We fixed a small bug in oq zip job_haz.ini -r job_risk.ini
: now it works
even for empty oqdata directories.
We fixed oq plot uhs
in presence of non-SA intensity measure types.
We added a command oq plot source_data
.
We added a command oq info cfg
to show the location of the
engine configuration file.
We extended the command oq plot avg_gmf
so it can plot the differences
between two average GMFs.
IT and WebUI changes#
We upgraded a few libraries: numpy to version 1.20, scipy to version 1.7, h5py to version 3.1 and GDAL to version 3.3.3. This allowed us to support Python 3.9. Python 3.7 and 3.8 are also supported, while Python 3.6 is deprecated since it has reached its end of life and it is not supported by python.org. The engine will probably stop working with Python 3.6 in the next release. Python 3.10 is not officially supported yet.
We removed the dependency from python-prctl which was not needed anymore.
We removed all upper bounds on the dependencies to make it possible for people to install the engine with newer libraries. Thanks to that the engine now unofficially works on macOS with an M1 processor by using Python 3.9 and the latest libraries. However, that requires manual tweaking and it is not officially supported by GEM. We cannot support the M1 processor until GitHub provides support for automatic testing on this platform.
Some infrastructure work for dynamically deploying the engine on a cluster of kubernetes has been started, and the WebUI changed to support such an environment. In particular now invalid input files raise an error before spawning a new machine. Also, small calculations are recognized and executed on the master machine, without spawning anything.
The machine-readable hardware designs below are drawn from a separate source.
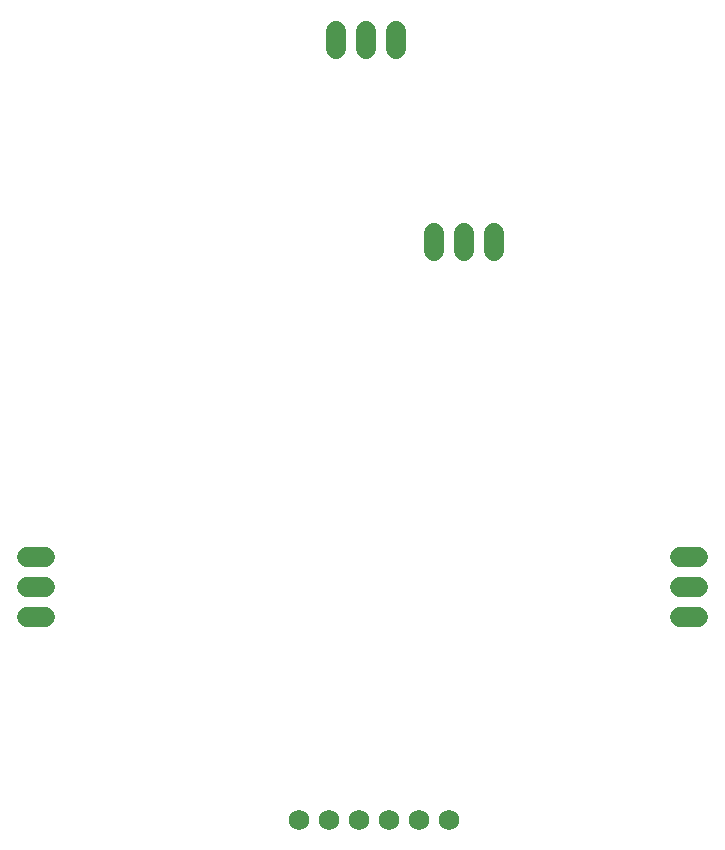
<source format=gbr>
G04 EAGLE Gerber RS-274X export*
G75*
%MOMM*%
%FSLAX34Y34*%
%LPD*%
%INSoldermask Bottom*%
%IPPOS*%
%AMOC8*
5,1,8,0,0,1.08239X$1,22.5*%
G01*
%ADD10C,1.727200*%
%ADD11C,1.727200*%


D10*
X317500Y57150D03*
X292100Y57150D03*
X266700Y57150D03*
X342900Y57150D03*
X368300Y57150D03*
X393700Y57150D03*
D11*
X381000Y538480D02*
X381000Y553720D01*
X406400Y553720D02*
X406400Y538480D01*
X431800Y538480D02*
X431800Y553720D01*
X589280Y228600D02*
X604520Y228600D01*
X604520Y254000D02*
X589280Y254000D01*
X589280Y279400D02*
X604520Y279400D01*
X52070Y279400D02*
X36830Y279400D01*
X36830Y254000D02*
X52070Y254000D01*
X52070Y228600D02*
X36830Y228600D01*
X349250Y709930D02*
X349250Y725170D01*
X323850Y725170D02*
X323850Y709930D01*
X298450Y709930D02*
X298450Y725170D01*
M02*

</source>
The WebUI has been changed to store the input files in the
temporary directory determined by the custom_tmp
parameter in the
file openquake.cfg
. Moreover we added a parameter mosaic_dir
in openquake.cfg
that allows the engine to read (big) files from
a predefined global directory, so that we can avoid uploading huge files
to the WebUI.
We also extended the WebUI to run sensitivity analysis calculations.
An annoying warning about not having the latest engine release has been removed.
We extended the systemd services to work on multiple linux distributions and not only on Ubuntu.
We extended and improved the installation script install.py
in
various ways. For instance now it is mandatory to pass the kind of
installation to perform. Optionally, it is also possible to pass a
port for the DBServer.
When using install.py --version <branch>
the latest commit of a branch is downloaded and stored so that
oq engine --version
prints the git hash.
We removed the multi_user
flag from the file openquake.cfg
:
now an installation is automatically considered to be of kind multi
user if the engine was installed with root permissions. Multi users
installations are meant for Linux servers only.
We removed Celery from requirements files, since it has been deprecated and not used for years.
We added experimental support for ipyparallel and for Ray.